Child-endangerment costs are estimated at $905 million, but, because those are limited to children removed from their homes by the foster-care system, the costs likely underestimate the full burden of meth abuse. Substance abuse is a key contributing factor in two-thirds of those removals, although researchers must make some assumptions about the specific role of meth. The largest contributor to these costs is the medical, mental, and quality-of-life losses suffered by children ($502 million), but the burden on the foster-care system is almost as large ($403 million).

The best estimate for total productivity losses is $687 million — absenteeism ($275 million) and incarceration ($305 million), as well as smaller costs from a lower probability of working among meth users and the cost of employer drug testing. Costs associated with drug treatment are approximately $546 million, $491 million of which is in the community-based specialty treatment sector. Additional health care costs among meth users are estimated at about $351 million, with $250 million coming from health administration and support. The health care total is likely an underestimate because it includes only the incremental costs for other conditions, even though a share of those conditions may have been caused by meth and meth-induced behaviors.

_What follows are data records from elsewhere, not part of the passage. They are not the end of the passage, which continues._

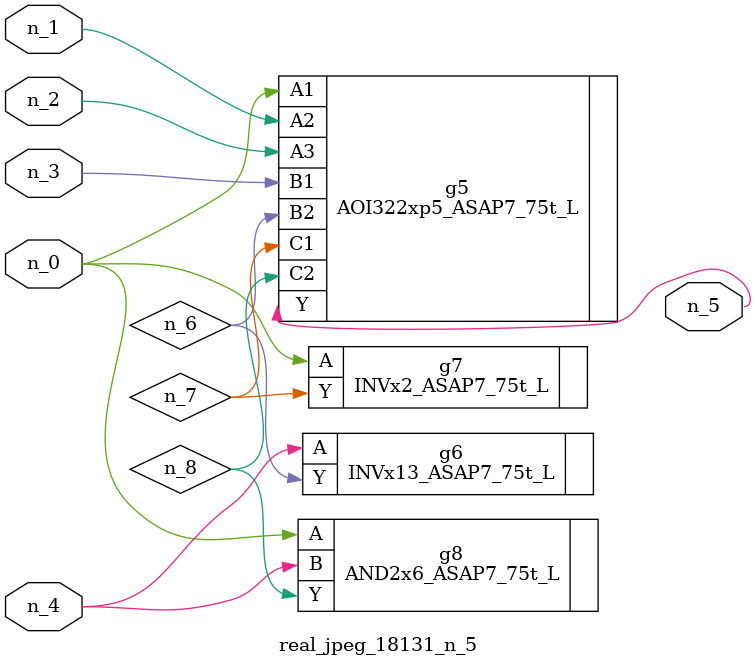
<source format=v>
module real_jpeg_18131_n_5 (n_4, n_0, n_1, n_2, n_3, n_5);

input n_4;
input n_0;
input n_1;
input n_2;
input n_3;

output n_5;

wire n_8;
wire n_6;
wire n_7;

AOI322xp5_ASAP7_75t_L g5 ( 
.A1(n_0),
.A2(n_1),
.A3(n_2),
.B1(n_3),
.B2(n_6),
.C1(n_7),
.C2(n_8),
.Y(n_5)
);

INVx2_ASAP7_75t_L g7 ( 
.A(n_0),
.Y(n_7)
);

AND2x6_ASAP7_75t_L g8 ( 
.A(n_0),
.B(n_4),
.Y(n_8)
);

INVx13_ASAP7_75t_L g6 ( 
.A(n_4),
.Y(n_6)
);


endmodule
</source>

Potentially unique costs of meth are the $61 million for harms associated with production, $32 million of which come from injuries and deaths from hazardous-substance events, such as explosions and fires. About half the casualties are suffered by responding emergency personnel, but the more serious and costly events are not those suffered by first responders. The other $29 million of the production costs result from cleanup of hazardous wastes at discovered laboratory facilities. The substantial range — from $39 million to $89 million — results largely from uncertainty in estimating the number of deaths attributable to meth production.

Implications

The cost estimates focus attention on the primary drivers of meth-use costs, but more work is needed to identify areas in which interventions to reduce meth-use harms could prove most cost-effective. More research would be fruitful in a number of areas; specific areas likely to translate into substantial costs in terms of the overall burden include meth-associated crime, child endangerment in non–foster-care settings, employer costs of hiring meth workers, and health care costs associated with treating meth-induced health problems.

Finally, the study suggests caution in interpreting the evidence from national household surveys and school-based studies that suggest that meth use is a relatively minor drug of concern. Those who impose the greatest cost on society are those who become addicted, engage in crime, need treatment or emergency assistance, cannot show up for work, lose their jobs, or die prematurely — populations not adequately represented in such studies and surveys.